By convention, $-a^b$ means $-(a^b)$. If you want $(-a)^b$ you need the brackets.

 

[BiGyElLoWhAt]

No, it just indicates that the teacher is unaware of the technical definition, which is $\sqrt{x} \geq 0$.

The set of numbers $x$ such that $x^2 = 9$ is $\{-3,3\}$ for which $x = \pm 3$ is an abbreviation. But $\sqrt{9} = 3$.

Hmmm... I see what you're saying, (see my post about imaginary solutions) but in what I'm assuming is the context of class (please OP, correct me if I'm wrong because I very well may be)

$\sqrt{9} = x$
Solve for x as follows:
$\sqrt{9}^2=x^2$
$9 = x^2$
$0= x^2 -9$
$0 = (x+3)(x-3)$
∴
$x= \pm 3$

 

[BiGyElLoWhAt]

By convention, $-a^b$ means $-(a^b)$. If you want $(-a)^b$ you need the brackets.

OK well I'm not going to argue over convention.

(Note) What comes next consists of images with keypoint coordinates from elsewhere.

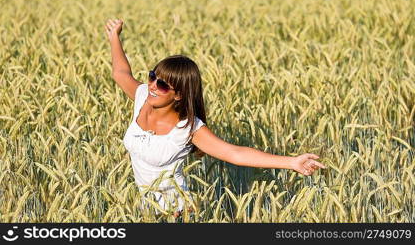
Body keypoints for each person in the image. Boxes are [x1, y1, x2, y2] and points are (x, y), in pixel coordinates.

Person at [104, 18, 326, 220]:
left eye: (162, 85)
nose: (152, 85)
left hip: (176, 215)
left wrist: (291, 162)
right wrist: (114, 36)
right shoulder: (143, 97)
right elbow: (121, 73)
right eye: (153, 76)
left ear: (179, 94)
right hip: (143, 211)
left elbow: (234, 153)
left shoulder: (187, 128)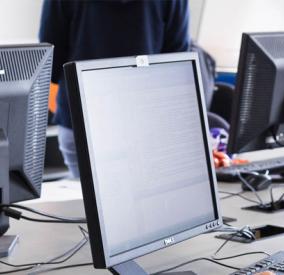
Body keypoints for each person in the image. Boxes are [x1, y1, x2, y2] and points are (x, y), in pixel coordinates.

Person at [39, 0, 191, 178]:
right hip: (143, 122)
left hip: (81, 116)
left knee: (84, 201)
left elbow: (51, 61)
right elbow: (177, 62)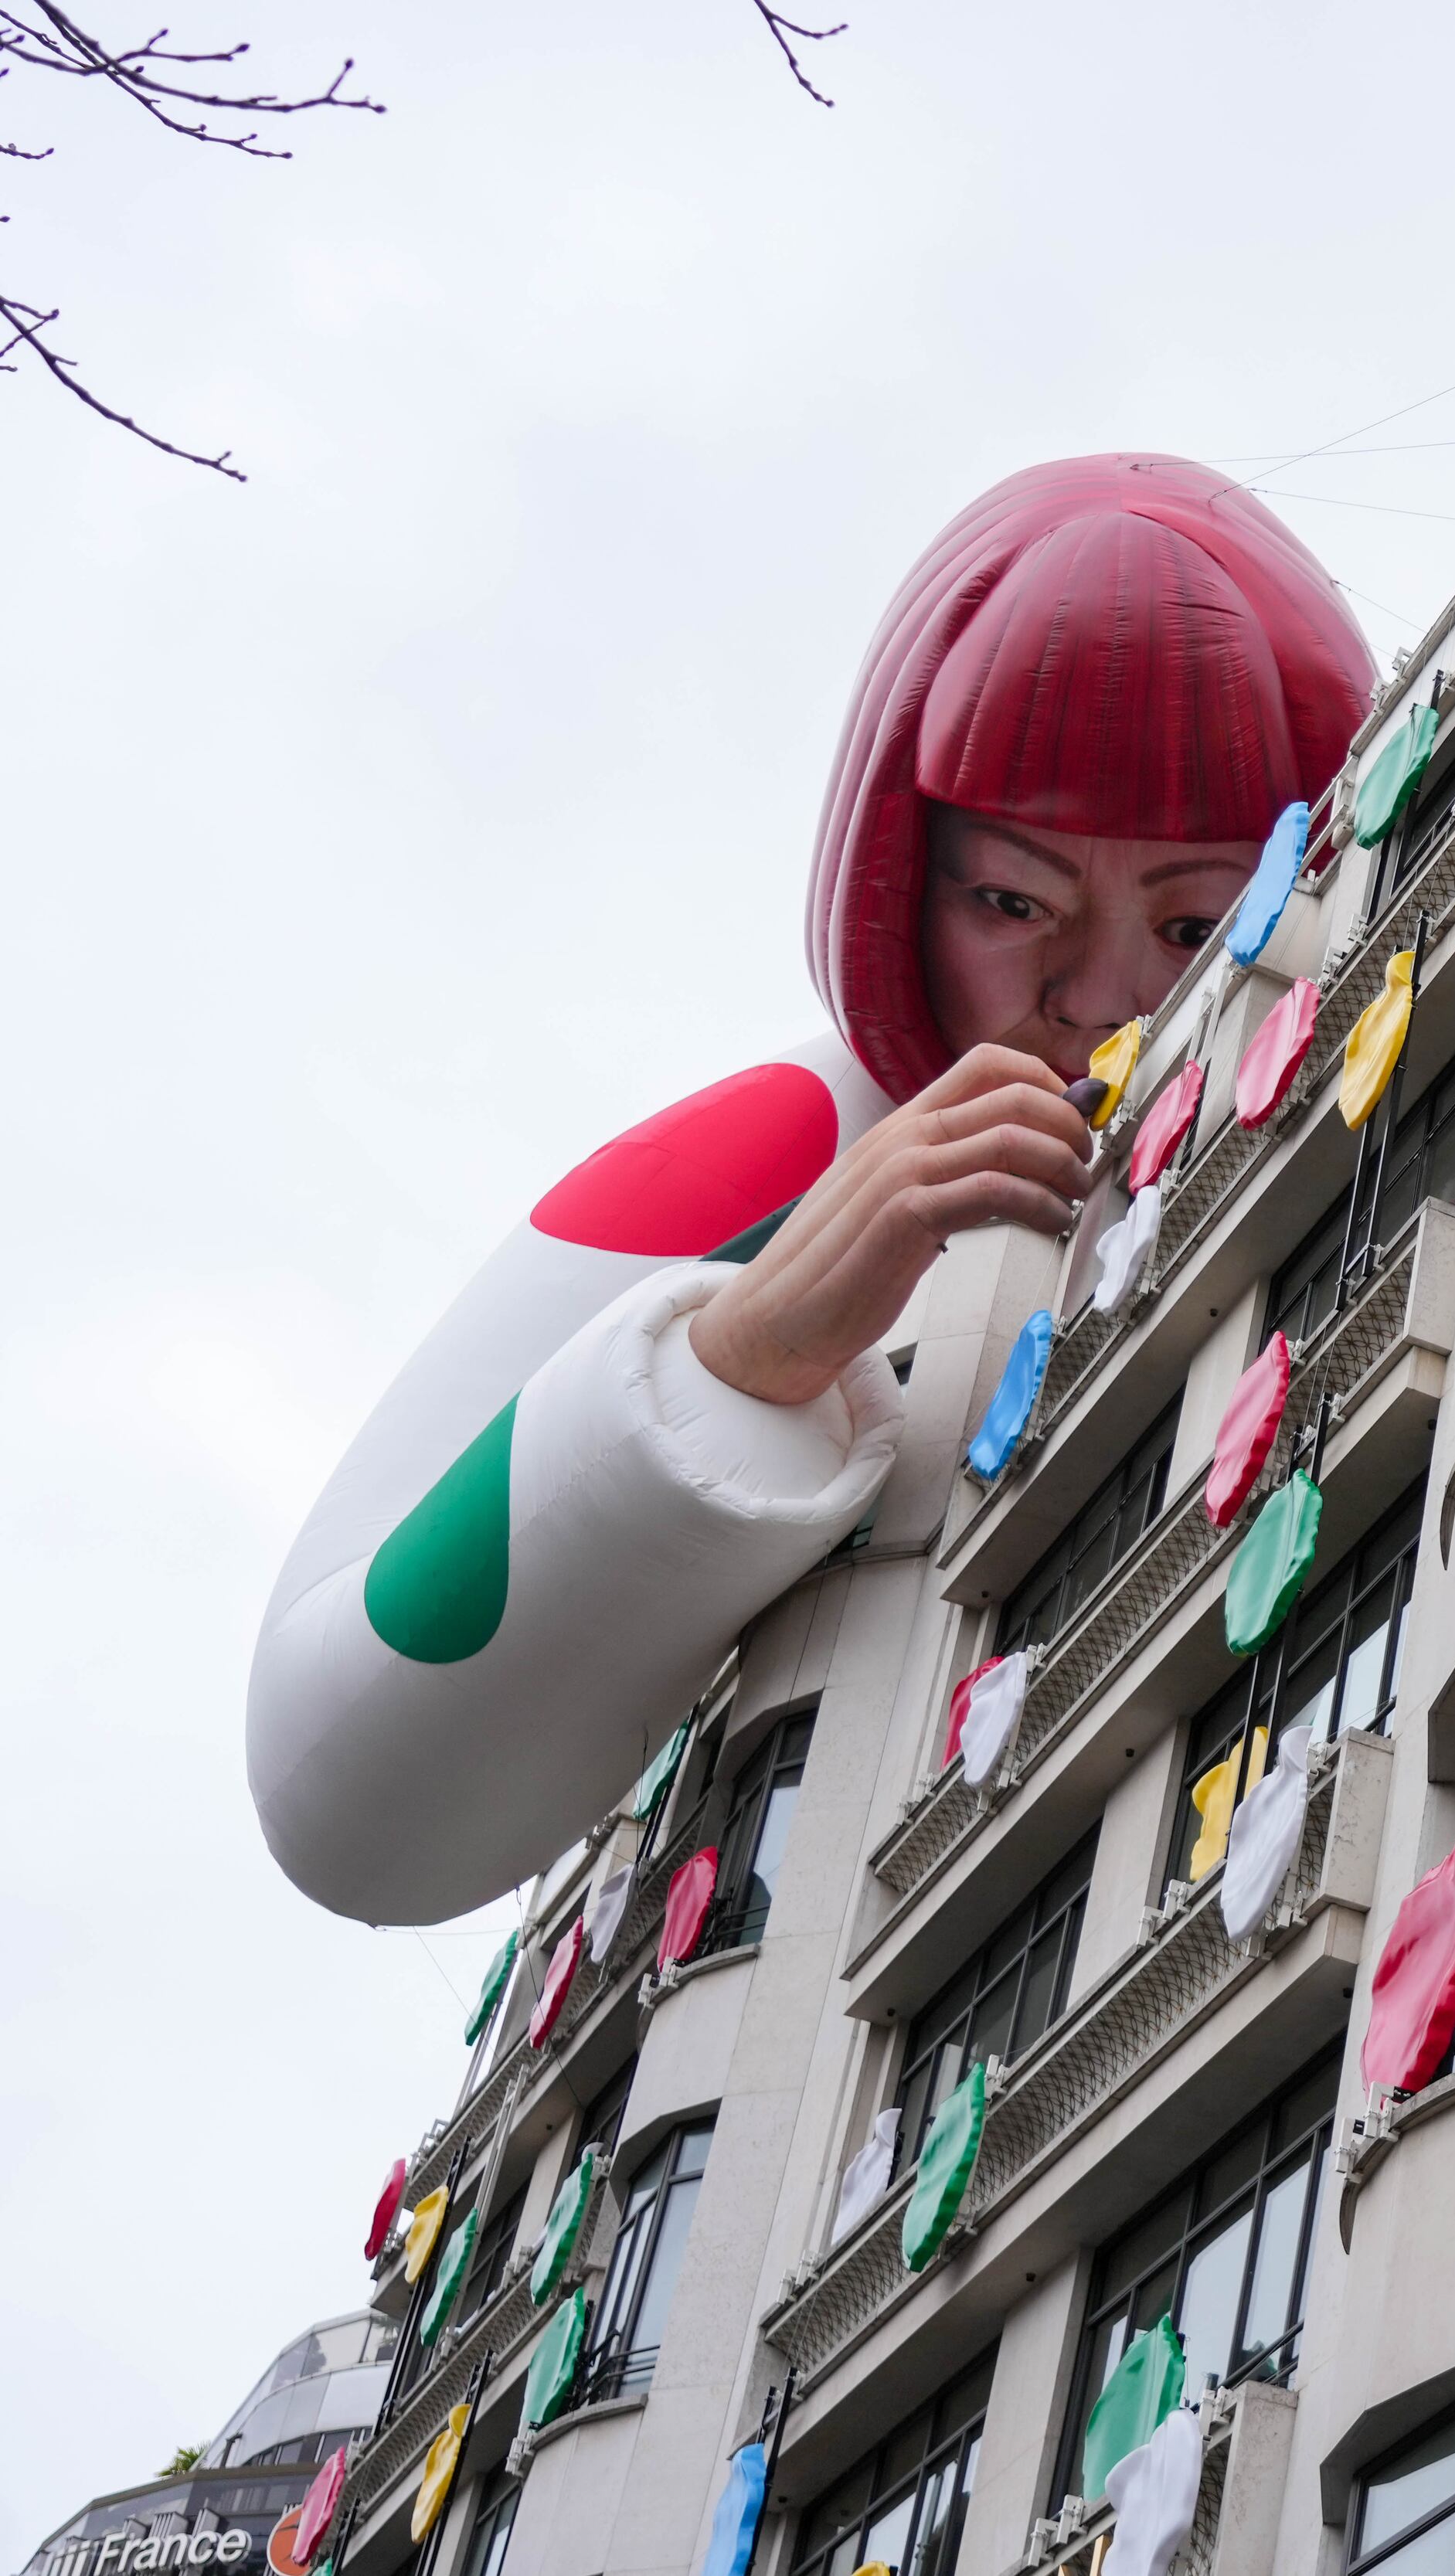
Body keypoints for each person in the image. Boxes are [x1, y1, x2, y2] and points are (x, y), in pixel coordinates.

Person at [248, 456, 1372, 1926]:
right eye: (1014, 901)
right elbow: (333, 1787)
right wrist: (743, 1356)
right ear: (905, 883)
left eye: (1187, 916)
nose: (1100, 994)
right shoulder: (800, 1133)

I just always tend to over use brackets for clarity, soo...

I bid you adieu

 

[jbunniii]

Hmmm... I see what you're saying, (see my post about imaginary solutions) but in what I'm assuming is the context of class (please OP, correct me if I'm wrong because I very well may be)

$\sqrt{9} = x$
Solve for x as follows:
$\sqrt{9}^2=x^2$

The first line implies the second, but not vice versa.

Using the same logic, I could say: $x = 1$, therefore $x^2 = 1$, therefore $x^2 - 1 = 0$, therefore $(x-1)(x+1) = 0$, therefore $x=1$ or $x=-1$. Which is of course true: one of $x=1$ and $x=-1$ is true, but only one ($x=1$).